1. No woman allowed outside the home unless accompanied by a mahram (close male relative such as a father, brother, or husband).
2. Women not allowed to buy from male shopkeepers.
3. Women must be covered by the burqa at all times.
4. Any woman showing her ankles must be whipped.
5. Women must not talk or shake hands with men. No stranger should hear a woman's voice.
6. Ban on laughing in public.
7. Ban on women wearing shoes with heels, as no stranger should hear a woman's footsteps.
8. Ban on cosmetics. Any woman with painted nails should have her fingers chopped off.
9. No woman allowed to play sports or enter a sports club.
10. Ban on women's clothes in "sexually attracting colors."
11. Ban on women washing clothes in rivers or any public places.

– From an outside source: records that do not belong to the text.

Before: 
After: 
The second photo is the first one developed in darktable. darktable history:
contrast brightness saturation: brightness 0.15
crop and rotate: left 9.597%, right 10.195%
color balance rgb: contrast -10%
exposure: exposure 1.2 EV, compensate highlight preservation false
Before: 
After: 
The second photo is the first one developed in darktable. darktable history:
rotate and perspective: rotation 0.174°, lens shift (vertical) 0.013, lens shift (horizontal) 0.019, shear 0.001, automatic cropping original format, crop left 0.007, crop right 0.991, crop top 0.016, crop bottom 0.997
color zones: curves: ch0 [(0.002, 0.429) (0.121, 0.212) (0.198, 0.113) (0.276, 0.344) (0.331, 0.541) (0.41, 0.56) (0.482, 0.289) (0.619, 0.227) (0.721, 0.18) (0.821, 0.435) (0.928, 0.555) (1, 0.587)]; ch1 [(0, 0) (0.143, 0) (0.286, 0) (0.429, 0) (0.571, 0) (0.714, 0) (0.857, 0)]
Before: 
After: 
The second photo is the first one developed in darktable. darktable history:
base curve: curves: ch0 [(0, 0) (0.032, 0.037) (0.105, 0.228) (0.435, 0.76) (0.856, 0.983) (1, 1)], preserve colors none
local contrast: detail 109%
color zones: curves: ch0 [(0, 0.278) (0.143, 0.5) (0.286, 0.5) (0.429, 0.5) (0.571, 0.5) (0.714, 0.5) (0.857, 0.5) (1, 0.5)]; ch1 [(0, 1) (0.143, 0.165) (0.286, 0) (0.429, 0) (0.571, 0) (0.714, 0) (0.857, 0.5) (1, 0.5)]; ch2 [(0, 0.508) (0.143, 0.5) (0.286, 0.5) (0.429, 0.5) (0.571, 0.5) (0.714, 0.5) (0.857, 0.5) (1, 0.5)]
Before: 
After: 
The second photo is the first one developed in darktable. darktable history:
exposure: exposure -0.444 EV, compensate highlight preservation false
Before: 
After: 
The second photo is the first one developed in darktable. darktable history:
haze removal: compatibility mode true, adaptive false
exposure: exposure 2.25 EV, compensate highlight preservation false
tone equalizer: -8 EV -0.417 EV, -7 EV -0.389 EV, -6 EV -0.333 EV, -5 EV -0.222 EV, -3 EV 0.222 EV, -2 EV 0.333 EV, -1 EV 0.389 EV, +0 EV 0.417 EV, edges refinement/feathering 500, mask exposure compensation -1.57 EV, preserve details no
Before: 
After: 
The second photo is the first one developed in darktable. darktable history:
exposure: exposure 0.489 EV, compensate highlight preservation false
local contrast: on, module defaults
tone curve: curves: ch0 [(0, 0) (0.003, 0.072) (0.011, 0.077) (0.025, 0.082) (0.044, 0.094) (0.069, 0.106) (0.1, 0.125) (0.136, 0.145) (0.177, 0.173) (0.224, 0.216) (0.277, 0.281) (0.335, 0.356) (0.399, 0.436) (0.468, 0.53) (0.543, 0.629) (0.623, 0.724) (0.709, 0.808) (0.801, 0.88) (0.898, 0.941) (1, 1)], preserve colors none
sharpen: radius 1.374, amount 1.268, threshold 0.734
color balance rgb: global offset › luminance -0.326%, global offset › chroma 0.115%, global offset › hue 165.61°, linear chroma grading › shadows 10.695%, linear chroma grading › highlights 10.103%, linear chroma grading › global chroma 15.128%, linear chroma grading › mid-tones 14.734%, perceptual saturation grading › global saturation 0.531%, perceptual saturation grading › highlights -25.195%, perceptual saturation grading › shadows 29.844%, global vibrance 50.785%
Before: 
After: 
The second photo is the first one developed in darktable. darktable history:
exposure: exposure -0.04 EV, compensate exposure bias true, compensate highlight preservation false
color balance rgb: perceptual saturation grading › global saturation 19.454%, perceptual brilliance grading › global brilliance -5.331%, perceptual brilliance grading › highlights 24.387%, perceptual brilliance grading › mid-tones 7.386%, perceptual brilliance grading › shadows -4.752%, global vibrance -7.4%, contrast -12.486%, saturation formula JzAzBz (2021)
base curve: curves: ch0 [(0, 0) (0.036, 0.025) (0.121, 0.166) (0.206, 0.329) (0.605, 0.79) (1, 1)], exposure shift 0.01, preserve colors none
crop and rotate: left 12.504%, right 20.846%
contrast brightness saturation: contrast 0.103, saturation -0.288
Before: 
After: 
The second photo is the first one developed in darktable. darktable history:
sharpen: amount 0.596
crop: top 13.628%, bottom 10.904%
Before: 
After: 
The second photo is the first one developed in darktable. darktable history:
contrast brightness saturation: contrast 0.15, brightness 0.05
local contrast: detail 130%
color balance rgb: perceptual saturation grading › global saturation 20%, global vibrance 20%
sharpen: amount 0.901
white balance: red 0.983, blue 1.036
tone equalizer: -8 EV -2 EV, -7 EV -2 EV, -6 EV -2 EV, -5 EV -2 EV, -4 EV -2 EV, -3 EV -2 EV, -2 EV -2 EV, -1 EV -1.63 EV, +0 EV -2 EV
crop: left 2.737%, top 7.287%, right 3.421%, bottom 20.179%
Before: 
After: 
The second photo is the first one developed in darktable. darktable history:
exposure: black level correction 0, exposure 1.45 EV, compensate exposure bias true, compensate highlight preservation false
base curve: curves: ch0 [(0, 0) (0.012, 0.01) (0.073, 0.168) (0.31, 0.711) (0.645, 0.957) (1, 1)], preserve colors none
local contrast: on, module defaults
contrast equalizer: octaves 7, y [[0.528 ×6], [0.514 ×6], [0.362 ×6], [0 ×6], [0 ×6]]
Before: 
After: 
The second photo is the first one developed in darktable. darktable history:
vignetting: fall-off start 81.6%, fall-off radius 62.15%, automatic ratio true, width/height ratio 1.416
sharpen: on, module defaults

12. Ban on women appearing on the balconies of their houses. All windows to be painted over so that women cannot be seen from the outside.
13. Any street or place bearing a woman's name or any female reference to be changed.
14. No one allowed to listen to music. No television or videos allowed.
15. No playing of cards or chess; no flying of kites.
16. No keeping of birds-any bird-keepers to be imprisoned and the birds killed.
17. Ban on all pictures in books and houses.
18. Anyone carrying un-Islamic books to be executed. 19. All people to have Islamic names.
20. All men, including boys, to wear Islamic clothes and cover their heads with caps or turbans. Shirts with collars banned.
21. Men must not shave or trim their beards, which should grow long enough to protrude from a fist clasped at the point of the chin.
22. Any non-Muslim must wear a yellow cloth stitched onto their clothes to differentiate them from believers.
I consider sending a copy to Emily to remind her why her exhusband is fighting in Afghanistan.......
YES THE TALIBAN ARE A CRAZY FANATICAL WRONG RELIGION THEOLOGY, BUT TAKING THE FIGHT TO THEM ON THEIR SOIL, WAS A SERIOUS MISTAKE. YOU CANNOT WIN AGAINST A HIT AND RUN ARMY. THE BRITISH DID NOT WIN AGAINST A RAG-TAG ARMY OF THE USA, AS THE USA WON THEIR INDEPENDANCE, FOR THE SAME REASON.....THE BRITISH COULD NOT WIN AGAINST A HIT AND RUN, AMBUSH AND RUN ARMY.